NSA Admits It Tracks Americans Via Cell Phones

By Steve Watson @ Prison Planet:

Legislation that will force Internet providers to store information on all their customers and share it with the federal government and law enforcement agencies was significantly beefed at the last minute last week and approved by a U.S. House of Representatives committee.

Under the guise of protecting children from internet pornographers, the House Judiciary committee voted 19-10 to approve a bill that will require Internet Service Providers to store temporarily assigned IP addresses for future government use.

In addition, the bill was re-written yesterday to also include the enforced retention of customers’ names, addresses, phone numbers, credit card numbers and bank account numbers.

As Declan McCullagh of CNet reports, the panel rejected an amendment that would have clarified that only IP addresses must be stored.

“The bill is mislabeled,” said Rep. John Conyers of Michigan, the senior Democrat on the panel. “This is not protecting children from Internet pornography. It’s creating a database for everybody in this country for a lot of other purposes.”

□ □ □ □ □

## [USING THE INFORMATION]
**A.** From the article on the Internet data-retention bill, list every kind of customer information that the re-written bill adds to what must be retained.
**B.** Answer these questions from the article on the Internet data-retention bill, one per line:
(i) What was the House Judiciary committee's vote on the bill?
(ii) What would the rejected amendment have clarified?
(iii) What position on the panel does Rep. John Conyers hold?
**C.** Translate this sentence from the article on the Internet data-retention bill into Spanish: "As Declan McCullagh of CNet reports, the panel rejected an amendment that would have clarified that only IP addresses must be stored."

□ □ □ □ □

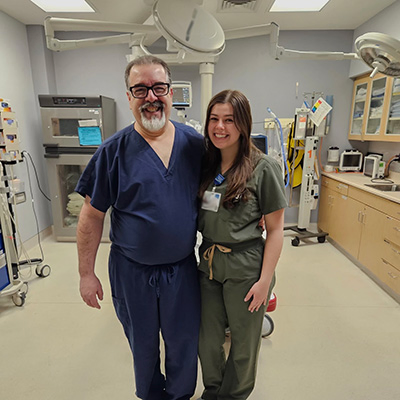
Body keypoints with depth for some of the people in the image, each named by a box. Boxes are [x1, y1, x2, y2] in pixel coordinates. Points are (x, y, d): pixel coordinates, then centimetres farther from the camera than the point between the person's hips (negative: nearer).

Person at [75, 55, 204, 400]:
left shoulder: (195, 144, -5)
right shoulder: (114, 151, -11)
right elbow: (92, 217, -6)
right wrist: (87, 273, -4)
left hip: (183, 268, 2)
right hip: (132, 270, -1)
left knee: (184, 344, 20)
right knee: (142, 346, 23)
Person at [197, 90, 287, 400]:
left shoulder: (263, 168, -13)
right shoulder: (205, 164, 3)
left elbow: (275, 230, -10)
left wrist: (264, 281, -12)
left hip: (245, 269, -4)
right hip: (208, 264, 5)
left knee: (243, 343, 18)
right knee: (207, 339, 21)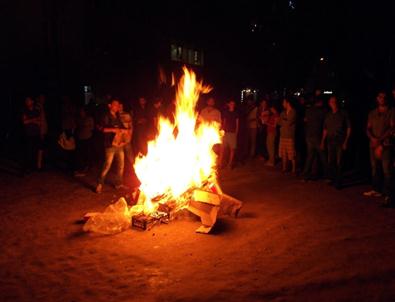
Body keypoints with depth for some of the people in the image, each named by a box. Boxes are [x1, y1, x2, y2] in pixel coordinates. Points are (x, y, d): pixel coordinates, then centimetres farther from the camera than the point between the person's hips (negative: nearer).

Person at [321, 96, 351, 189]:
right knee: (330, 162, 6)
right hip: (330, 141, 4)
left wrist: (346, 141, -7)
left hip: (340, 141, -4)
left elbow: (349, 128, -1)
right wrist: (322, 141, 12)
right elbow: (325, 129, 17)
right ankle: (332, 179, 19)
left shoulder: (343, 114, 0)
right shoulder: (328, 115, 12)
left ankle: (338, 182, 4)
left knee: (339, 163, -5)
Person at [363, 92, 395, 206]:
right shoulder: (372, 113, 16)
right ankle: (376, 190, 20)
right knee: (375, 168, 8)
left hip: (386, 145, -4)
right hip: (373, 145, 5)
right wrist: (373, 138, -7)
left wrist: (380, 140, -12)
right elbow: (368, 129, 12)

□ □ □ □ □

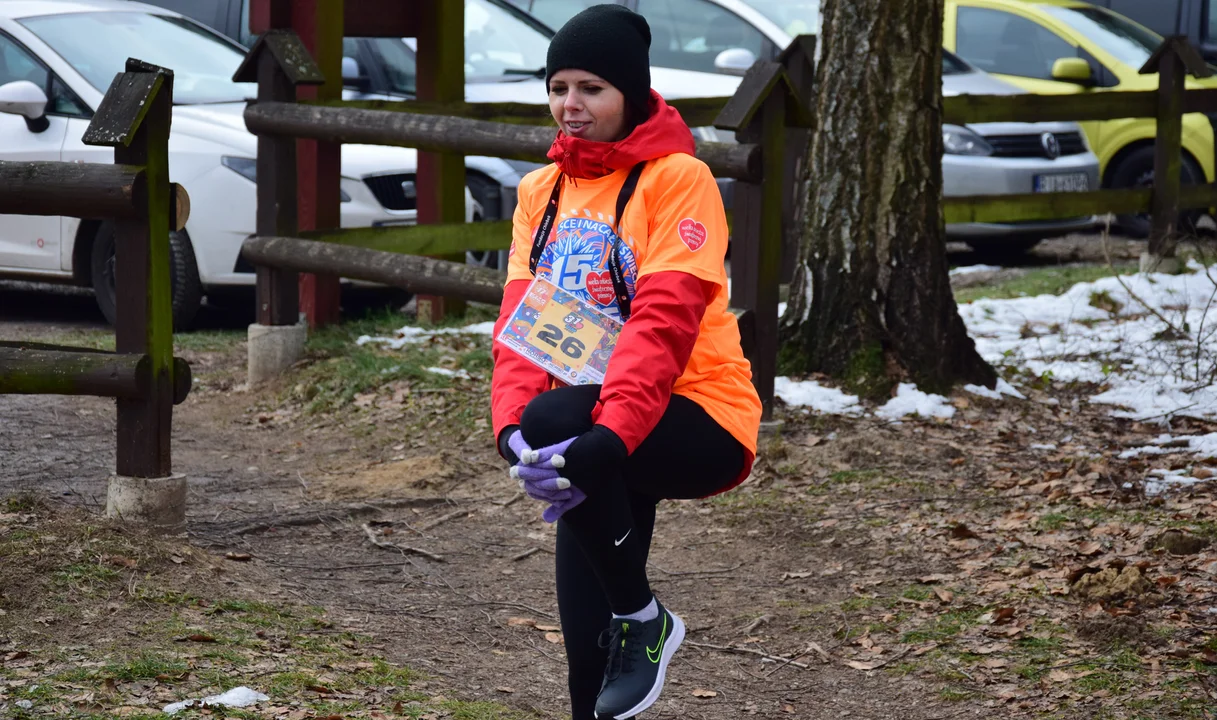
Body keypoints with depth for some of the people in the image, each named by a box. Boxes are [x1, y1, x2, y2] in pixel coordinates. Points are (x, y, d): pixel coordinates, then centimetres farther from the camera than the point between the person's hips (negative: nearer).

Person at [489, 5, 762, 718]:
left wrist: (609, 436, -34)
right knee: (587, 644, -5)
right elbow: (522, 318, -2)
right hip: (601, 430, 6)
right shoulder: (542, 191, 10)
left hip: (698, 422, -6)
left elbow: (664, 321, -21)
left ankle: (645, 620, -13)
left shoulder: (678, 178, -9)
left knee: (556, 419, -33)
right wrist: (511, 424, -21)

□ □ □ □ □

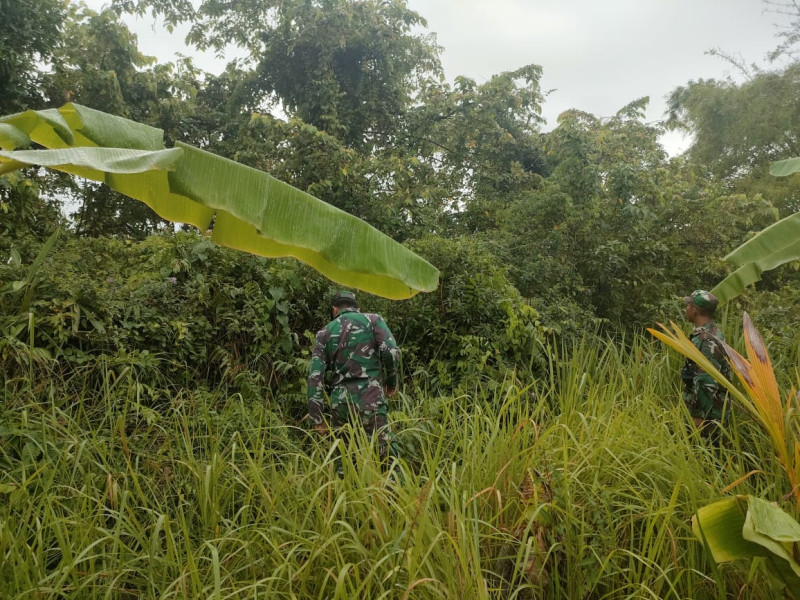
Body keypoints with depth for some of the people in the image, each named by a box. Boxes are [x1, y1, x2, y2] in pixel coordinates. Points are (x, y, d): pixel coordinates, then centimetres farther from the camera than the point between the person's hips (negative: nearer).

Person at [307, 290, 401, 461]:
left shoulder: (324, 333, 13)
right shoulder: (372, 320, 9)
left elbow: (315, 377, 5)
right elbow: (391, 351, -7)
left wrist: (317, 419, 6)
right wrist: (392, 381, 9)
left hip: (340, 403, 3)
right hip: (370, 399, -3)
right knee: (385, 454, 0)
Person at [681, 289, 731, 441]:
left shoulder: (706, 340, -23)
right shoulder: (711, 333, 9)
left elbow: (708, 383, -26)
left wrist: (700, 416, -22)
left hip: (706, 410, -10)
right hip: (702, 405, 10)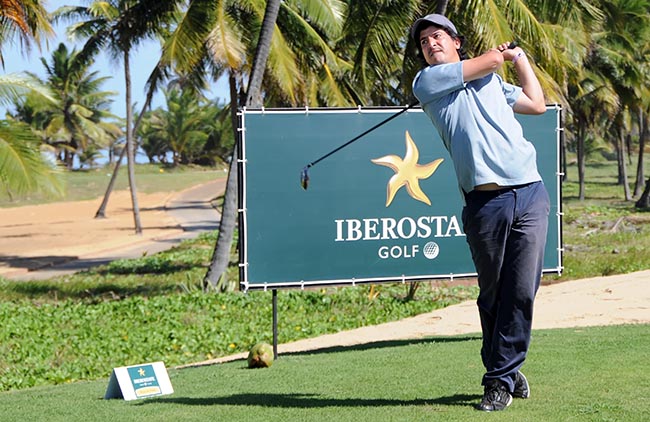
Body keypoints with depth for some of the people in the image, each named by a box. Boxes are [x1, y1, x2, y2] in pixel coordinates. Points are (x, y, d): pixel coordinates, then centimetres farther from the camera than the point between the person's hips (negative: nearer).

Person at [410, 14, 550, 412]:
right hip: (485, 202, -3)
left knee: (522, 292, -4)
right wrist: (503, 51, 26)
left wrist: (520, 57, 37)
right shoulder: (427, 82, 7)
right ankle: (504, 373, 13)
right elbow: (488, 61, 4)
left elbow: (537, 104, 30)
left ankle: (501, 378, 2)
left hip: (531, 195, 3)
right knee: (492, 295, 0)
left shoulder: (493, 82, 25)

□ □ □ □ □

## [RESPONSES TO THE EXERCISE]
**A.**
names
addresses
phone numbers
credit card numbers
bank account numbers

**B.**
(i) 19-10 to approve it.
(ii) That only IP addresses must be stored.
(iii) He is the senior Democrat on the panel.

**C.** Según informa Declan McCullagh, de CNet, el comité rechazó una enmienda que habría aclarado que solo deben almacenarse las direcciones IP.